§ What you will do
1. From the essay on phoning and social media, return the passage from "I'm not sure" up to and including "have texted first...", word for word.
2. Answer these questions using the essay on phoning and social media:
(a) What did the friend who phoned right after the tweet say?
(b) What hashtag would the writer use as a label for their own life?
(c) According to the writer, what no longer dictates their mood?

She paused and then said, "That's great but why didn't you text?  I thought something bad happened."

Later I tweeted something like "When did we stop phoning each other?  Now we're supposed to use a phone to text instead of actually call?"

I'm not sure who, exactly, I was hoping to reach with that tweet but immediately my phone rang and a friend said "I agree with your tweet.  We should phone more often!" 

I was stunned that my own gut response was, hey, he should have texted first...

Yeah, it's complicated.  We've rewired ourselves to think a few emojis are conversation, that viewing public social media messages is the same as spending quality time with people we care about.  I ran into a friend I hadn't seen in a while and I asked how she was doing.  She didn't hide her irritation when she said,

"Well, if you were on social media like a normal person you'd know how I've been."

If I could hashtag my own life at this point I'd probably use the label #normalisoverrated.  Since pulling way back from social media, I've felt an almost gleeful reconnection with the world around me.  My mood is no longer dictated by the day's trending topic.  I no longer feel nine kinds of outrage before breakfast.  I no longer wonder if I'm missing out or measuring up or meeting expectations ... because I've disconnected from what had become my constant attachment, the phone as some kind of weird external hard drive.

[Saved entries]

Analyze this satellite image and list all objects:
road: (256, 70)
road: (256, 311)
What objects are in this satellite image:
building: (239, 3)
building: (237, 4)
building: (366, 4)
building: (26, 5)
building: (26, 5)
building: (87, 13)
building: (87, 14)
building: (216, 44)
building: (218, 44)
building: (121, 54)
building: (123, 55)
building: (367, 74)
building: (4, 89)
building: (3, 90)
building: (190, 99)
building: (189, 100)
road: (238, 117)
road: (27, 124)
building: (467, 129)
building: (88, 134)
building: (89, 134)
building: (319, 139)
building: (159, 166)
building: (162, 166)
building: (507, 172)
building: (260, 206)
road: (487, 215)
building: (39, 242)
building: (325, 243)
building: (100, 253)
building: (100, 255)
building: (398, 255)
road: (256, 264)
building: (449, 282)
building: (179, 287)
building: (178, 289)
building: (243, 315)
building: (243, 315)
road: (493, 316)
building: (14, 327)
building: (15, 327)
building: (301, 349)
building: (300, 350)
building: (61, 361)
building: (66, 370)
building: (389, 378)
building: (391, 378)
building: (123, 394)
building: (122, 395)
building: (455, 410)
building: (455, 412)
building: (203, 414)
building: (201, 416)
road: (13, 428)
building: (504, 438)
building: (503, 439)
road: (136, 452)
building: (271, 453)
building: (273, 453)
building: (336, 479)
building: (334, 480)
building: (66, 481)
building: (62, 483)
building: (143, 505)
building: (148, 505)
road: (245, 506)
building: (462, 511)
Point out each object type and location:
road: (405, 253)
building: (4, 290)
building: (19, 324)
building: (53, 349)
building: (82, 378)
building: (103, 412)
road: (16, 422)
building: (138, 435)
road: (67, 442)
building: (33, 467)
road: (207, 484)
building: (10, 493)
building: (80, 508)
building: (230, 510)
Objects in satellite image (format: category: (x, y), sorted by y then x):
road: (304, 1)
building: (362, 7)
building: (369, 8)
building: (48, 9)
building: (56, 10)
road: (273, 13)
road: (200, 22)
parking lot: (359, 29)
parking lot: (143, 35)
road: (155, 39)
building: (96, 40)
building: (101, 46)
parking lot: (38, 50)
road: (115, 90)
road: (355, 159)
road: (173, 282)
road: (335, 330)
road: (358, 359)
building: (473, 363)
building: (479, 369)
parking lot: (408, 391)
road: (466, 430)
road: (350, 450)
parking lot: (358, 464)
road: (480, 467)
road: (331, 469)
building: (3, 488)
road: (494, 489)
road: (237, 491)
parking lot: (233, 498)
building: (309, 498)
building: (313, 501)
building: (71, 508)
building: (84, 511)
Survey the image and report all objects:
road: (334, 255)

§ The solutions
1.
I'm not sure who, exactly, I was hoping to reach with that tweet but immediately my phone rang and a friend said "I agree with your tweet.  We should phone more often!" 

I was stunned that my own gut response was, hey, he should have texted first...

2.
(a) "I agree with your tweet. We should phone more often!"
(b) #normalisoverrated
(c) The day's trending topic.